G5 wont start up

Facamus

Registered
My G5 won't boot up. I know other people have had this problem, but let me explain my situation, because it's probably slightly different.

It was working fine, and then it froze, and I was forced to turn it off with the power button. Then when I tried to restart it, it would give me a white screen with a gray Apple logo and no startup chimes. It would sit at that screen with no spinning wheel, and the fans would begin to get really loud, so I'd turn it off.

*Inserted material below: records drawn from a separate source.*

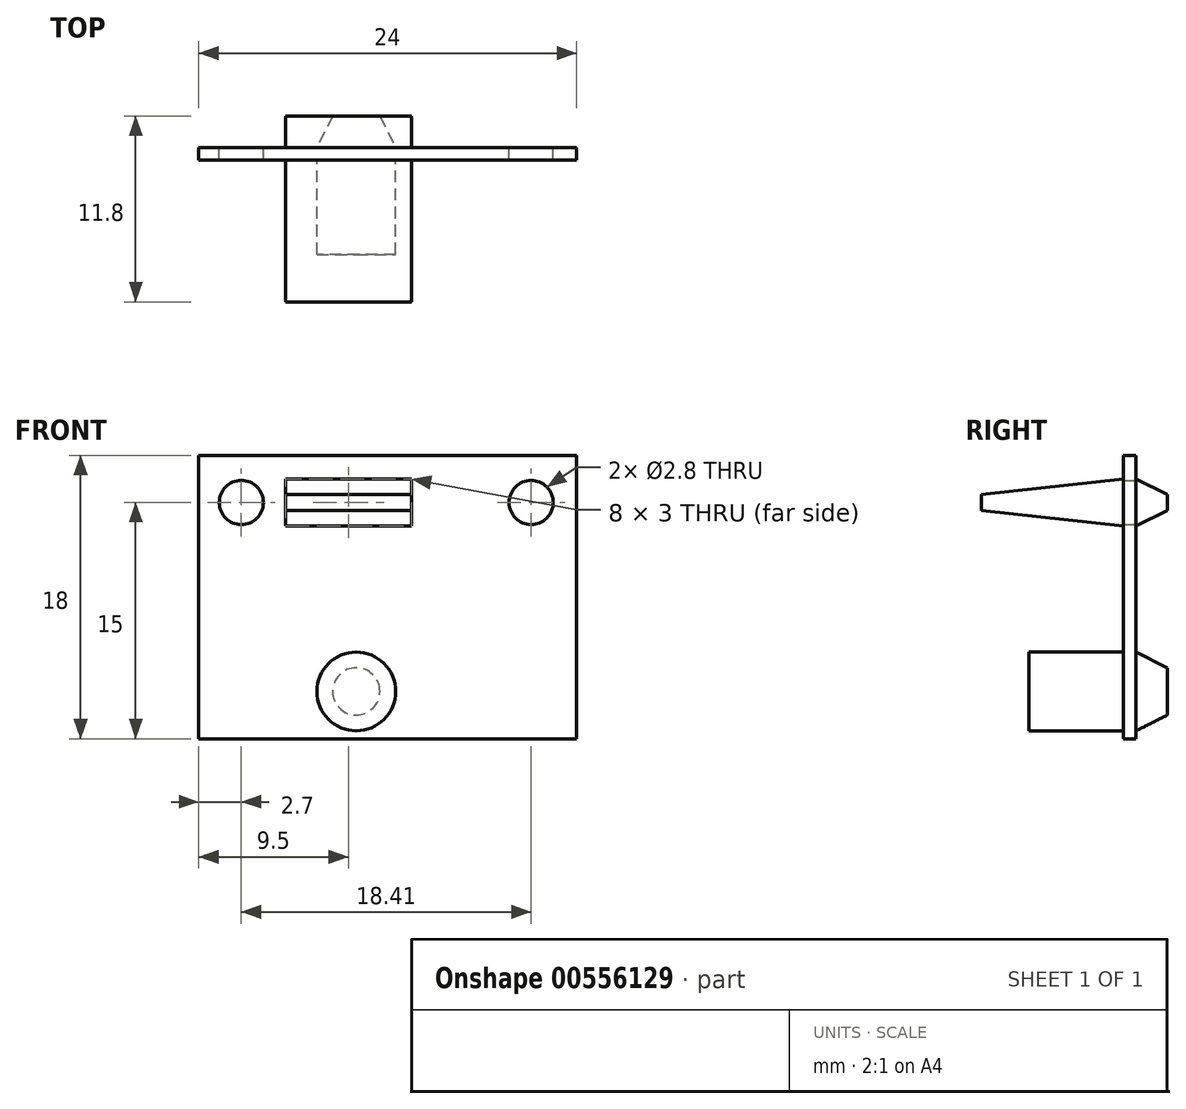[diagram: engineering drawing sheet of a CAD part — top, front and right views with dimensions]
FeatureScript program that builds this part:
annotation { "Feature Type Name" : "Feature", "Feature Type Description" : "" }
export const myFeature = defineFeature(function(context is Context, id is Id, definition is map)
    precondition{}
    {
        {
            var Q0;
            Q0=qCreatedBy(makeId("Front.planeOp"),FACE);
            var sketch = newSketch(context, id + "F0", { "sketchPlane" : qUnion([Q0])});
            skLineSegment(sketch, "E0.bottom", {"start": v(12, 9) * mm, "end": v(-12, 9) * mm});
            skLineSegment(sketch, "E0.top", {"start": v(12, -9) * mm, "end": v(-12, -9) * mm});
            skLineSegment(sketch, "E0.left", {"start": v(12, 9) * mm, "end": v(12, -9) * mm});
            skLineSegment(sketch, "E0.right", {"start": v(-12, 9) * mm, "end": v(-12, -9) * mm});
            skPoint(sketch, "E0.middle", {"position": v(0, 0) * mm});
            skLineSegment(sketch, "E1", {"start": v(-12, 6) * mm, "end": v(12, 6) * mm, "construction": true});
            skPoint(sketch, "E2", {"position": v(-9.3, 6) * mm});
            skPoint(sketch, "E3", {"position": v(9.1, 6) * mm});
            skLineSegment(sketch, "E4.bottom", {"start": v(1.5, 7.5) * mm, "end": v(-6.5, 7.5) * mm});
            skLineSegment(sketch, "E4.top", {"start": v(1.5, 4.5) * mm, "end": v(-6.5, 4.5) * mm});
            skLineSegment(sketch, "E4.left", {"start": v(1.5, 7.5) * mm, "end": v(1.5, 4.5) * mm});
            skLineSegment(sketch, "E4.right", {"start": v(-6.5, 7.5) * mm, "end": v(-6.5, 4.5) * mm});
            skPoint(sketch, "E4.middle", {"position": v(-2.5, 6) * mm});
            skCircle(sketch, "E5", {"center": v(-2, -6) * mm, "radius": 2.5 * mm});
            skSolve(sketch);
        }
        {
            var Q0;
            Q0=makeQuery(id+"F0.imprint","IMPRINT",FACE,{"disambiguationData":[TD([[makeQuery(id+"F0.imprint","IMPRINT",EDGE,{"derivedFrom":sQuery(id+"F0.wireOp",EDGE,"E0.bottom")}),1.0]])]});
            var Q1;
            Q1=makeQuery(id+"F0.imprint","IMPRINT",FACE,{"disambiguationData":[TD([[makeQuery(id+"F0.imprint","IMPRINT",EDGE,{"derivedFrom":sQuery(id+"F0.wireOp",EDGE,"E4.bottom")}),1.0]])]});
            var Q2;
            Q2=makeQuery(id+"F0.imprint","IMPRINT",FACE,{"disambiguationData":[TD([[makeQuery(id+"F0.imprint","IMPRINT",EDGE,{"derivedFrom":sQuery(id+"F0.wireOp",EDGE,"E5")}),1.0]])]});
            extrude(context, id + "F1", {"entities" : qUnion([Q0, Q1, Q2]), "depth" : 0.8 * mm, "offsetDistance" : 25 * mm});
        }
        {
            var Q0;
            Q0=sQuery(id+"F0.wireOp",VERTEX,"E2");
            var Q1;
            Q1=sQuery(id+"F0.wireOp",VERTEX,"E3");
            var Q2;
            Q2=makeQuery(id+"F1.opExtrude","SWEPT_BODY",BODY,{"disambiguationData":[OSD([sQuery(id+"F0.wireOp",EDGE,"E0.bottom"),sQuery(id+"F0.wireOp",EDGE,"E0.top"),sQuery(id+"F0.wireOp",EDGE,"E0.left"),sQuery(id+"F0.wireOp",EDGE,"E0.right")])]});
            hole(context, id + "F2", {"style" : HoleStyle.SIMPLE, "endStyle" : HoleEndStyle.THROUGH, "oppositeDirection" : true, "holeDiameter" : 2.8 * mm, "majorDiameter" : 5 * mm, "isTappedThrough" : true, "tappedDepth" : 12 * mm, "tapClearance" : 3, "locations" : qUnion([Q0, Q1]), "scope" : qUnion([Q2])});
        }
        {
            var Q0;
            Q0=makeQuery(id+"F0.imprint","IMPRINT",FACE,{"disambiguationData":[TD([[makeQuery(id+"F0.imprint","IMPRINT",EDGE,{"derivedFrom":sQuery(id+"F0.wireOp",EDGE,"E4.bottom")}),1.0]])]});
            var Q1;
            Q1=makeQuery(id+"F0.imprint","IMPRINT",FACE,{"disambiguationData":[TD([[makeQuery(id+"F0.imprint","IMPRINT",EDGE,{"derivedFrom":sQuery(id+"F0.wireOp",EDGE,"E5")}),1.0]])]});
            extrude(context, id + "F3", {"entities" : qUnion([Q0, Q1]), "operationType" : NewBodyOperationType.ADD, "oppositeDirection" : true, "depth" : 2 * mm, "offsetDistance" : 25 * mm});
        }
        {
            var Q0;
            Q0=makeQuery(id+"F3.opExtrude","CAP_EDGE",EDGE,{"disambiguationData":[OSD([sQuery(id+"F0.wireOp",EDGE,"E4.top")])],"isStart":false});
            var Q1;
            Q1=makeQuery(id+"F3.opExtrude","CAP_EDGE",EDGE,{"disambiguationData":[OSD([sQuery(id+"F0.wireOp",EDGE,"E4.bottom")])],"isStart":false});
            chamfer(context, id + "F4", {"entities" : qUnion([Q0, Q1]), "chamferType" : ChamferType.TWO_OFFSETS, "width1" : 1 * mm, "oppositeDirection" : false, "width2" : 2 * mm, "tangentPropagation" : true});
        }
        {
            var Q0;
            Q0=makeQuery(id+"F3.opExtrude","CAP_EDGE",EDGE,{"disambiguationData":[OSD([sQuery(id+"F0.wireOp",EDGE,"E5")])],"isStart":false});
            chamfer(context, id + "F5", {"entities" : qUnion([Q0]), "chamferType" : ChamferType.TWO_OFFSETS, "width1" : 2 * mm, "oppositeDirection" : false, "width2" : 1 * mm, "tangentPropagation" : true});
        }
        {
            var Q0;
            Q0=makeQuery(id+"F0.imprint","IMPRINT",FACE,{"disambiguationData":[TD([[makeQuery(id+"F0.imprint","IMPRINT",EDGE,{"derivedFrom":sQuery(id+"F0.wireOp",EDGE,"E5")}),1.0]])]});
            extrude(context, id + "F6", {"entities" : qUnion([Q0]), "operationType" : NewBodyOperationType.ADD, "depth" : (6 + 0.8) * mm, "offsetDistance" : 25 * mm});
        }
        {
            var Q0;
            Q0=makeQuery(id+"F0.imprint","IMPRINT",FACE,{"disambiguationData":[TD([[makeQuery(id+"F0.imprint","IMPRINT",EDGE,{"derivedFrom":sQuery(id+"F0.wireOp",EDGE,"E4.bottom")}),1.0]])]});
            extrude(context, id + "F7", {"entities" : qUnion([Q0]), "operationType" : NewBodyOperationType.ADD, "depth" : (9 + 0.8) * mm, "offsetDistance" : 25 * mm});
        }
        {
            var Q0;
            Q0=makeQuery(id+"F7.opExtrude","CAP_EDGE",EDGE,{"disambiguationData":[OSD([sQuery(id+"F0.wireOp",EDGE,"E4.bottom")])],"isStart":false});
            var Q1;
            Q1=makeQuery(id+"F7.opExtrude","CAP_EDGE",EDGE,{"disambiguationData":[OSD([sQuery(id+"F0.wireOp",EDGE,"E4.top")])],"isStart":false});
            chamfer(context, id + "F8", {"entities" : qUnion([Q0, Q1]), "chamferType" : ChamferType.TWO_OFFSETS, "width1" : 1 * mm, "oppositeDirection" : false, "width2" : 9 * mm, "tangentPropagation" : true});
        }
    });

I've tried things that have been suggested (removing peripherals and RAM, fsck, safe boot), but nothing has worked. I finally found my Tiger install DVD and booted up while pressing C. It started up fine, but when I opened disk utility and tried to "Repair Disk" ("Repair Disk Permissions" was grayed out) I got this error message:

Verify and Repair disk "disk0s3"
Checking HFS Plus volume.
Catalog file entry not found for extent
Volume check failed.

Error: The underlying task reported failure on exit



1 HFS volume checked
1 volume could not be repaired because of am error



Can anybody tell me what this means, and where I should go from here?
 
What it means:
Sure, MacOS X damaged areas of the hard disk drive. Not physically, but file / data wise.

Where to go from here:
Reinstall MacOS X and all the related updates. It the new way to solve most MacOS X problems. Quite Windoz'ish if you ask me.

You can also hope that Apple Computer actually releases a fully working (non beta) copy of MacOS X before Microsoft releases 'Vista'. OK, that is a bit untrue (harsh), since MacOS X 10.3.4 was the closest to being a actual MacOS X 10.0.0 release.

Oh yes; and, back up regularily!
 
Also repair permissions regularly with OnyX. I do this every time I install software, add files, etc. Great piece of software. It also optimizing the HD better than Apple's Repair Disk utility.
 
barhar said:
What it means:
Sure, MacOS X damaged areas of the hard disk drive. Not physically, but file / data wise.

Where to go from here:
Reinstall MacOS X and all the related updates.
If I do that will it erase everything on my hard drive? Is there any hope at all in recovering data?
 
Have you tried repairing the hard drive, not permissions, but the hard drive? If so but that didn't work, then you could try an Archive and Install. It makes an archive with all the files it can read on the HD. If that doesn't work, format, and reinstall.
 
OSX won't install on a bad volume without repairing or reformating it first, so you need to either repair the volume or rescue your data and reformat. Also trying to install on a bad volume is just storing up trouble.

Have you tried booting into command line and running fsck? If you can, keep running it until there are no more probs, then go back to the boot cd and run disk utility again. If the problem is beyond disk utility and fsck, then a third party app like Disk Warrior may salvage it.

You could also use the your diagnostics cd to check that the problem isn't disk failure.

However, the best solution would be to reformat the drive and run a fresh install of OSX.

If you have access to another mac with some disk space and a firewire cable, link the two with the cable and boot the G5 in target disk mode (reboot holding down the "t" key). this often works when all else dosn't. The G5 should then mount as a firewire hard drive on the other mac and you can resue any essential files etc before reformating.
 
I doubt the G5's hard disk drive is physically damaged. Most likely areas accessible only by the Operating System (and 'not' the user) have been corrupted, etc..

One possible attempt to save the current data - not the OS and not any installed applications, would be to:

01. Turn OFF the G5.
02. Turn OFF another Mac, running MacOS X. Hopefully, 10.3.x or 10.4.x.
03. Connect a Firewire cable to the two Macs.
04. Turn ON the G5 with the 'T' key pressed. Hopefully, your G5 will go into 'Target Disk' mode.
05. Turn ON the 'other' Mac.

If the G5 appears as a volume on the 'other' Mac's 'Desktop' - create a folder on the 'other' Mac's 'Desktop' and drag the G5's 'User' folder onto it. Also, consider dragging the 'Applications Support', 'Image Capture', 'PreferencePanes', 'Screen Savers', and 'Widgets' folders of the 'Library' folder (yes, the '/Library/' folder) over also.

06. Drag the G5's volume icon to the 'other' Mac's Trash can to unmount it.
07. Disconnect the Firewire cable from the Macs.
08. Contemplate having to do a full MacOS X install and the subsequent updates.
 
I tried using another computer, and it wouldn't recognize my hard drive, but I'm trying Data Rescue, and that seems to be working. So, once I get all my files transfered, I'll just reformat the hard drive. Thanks for the help.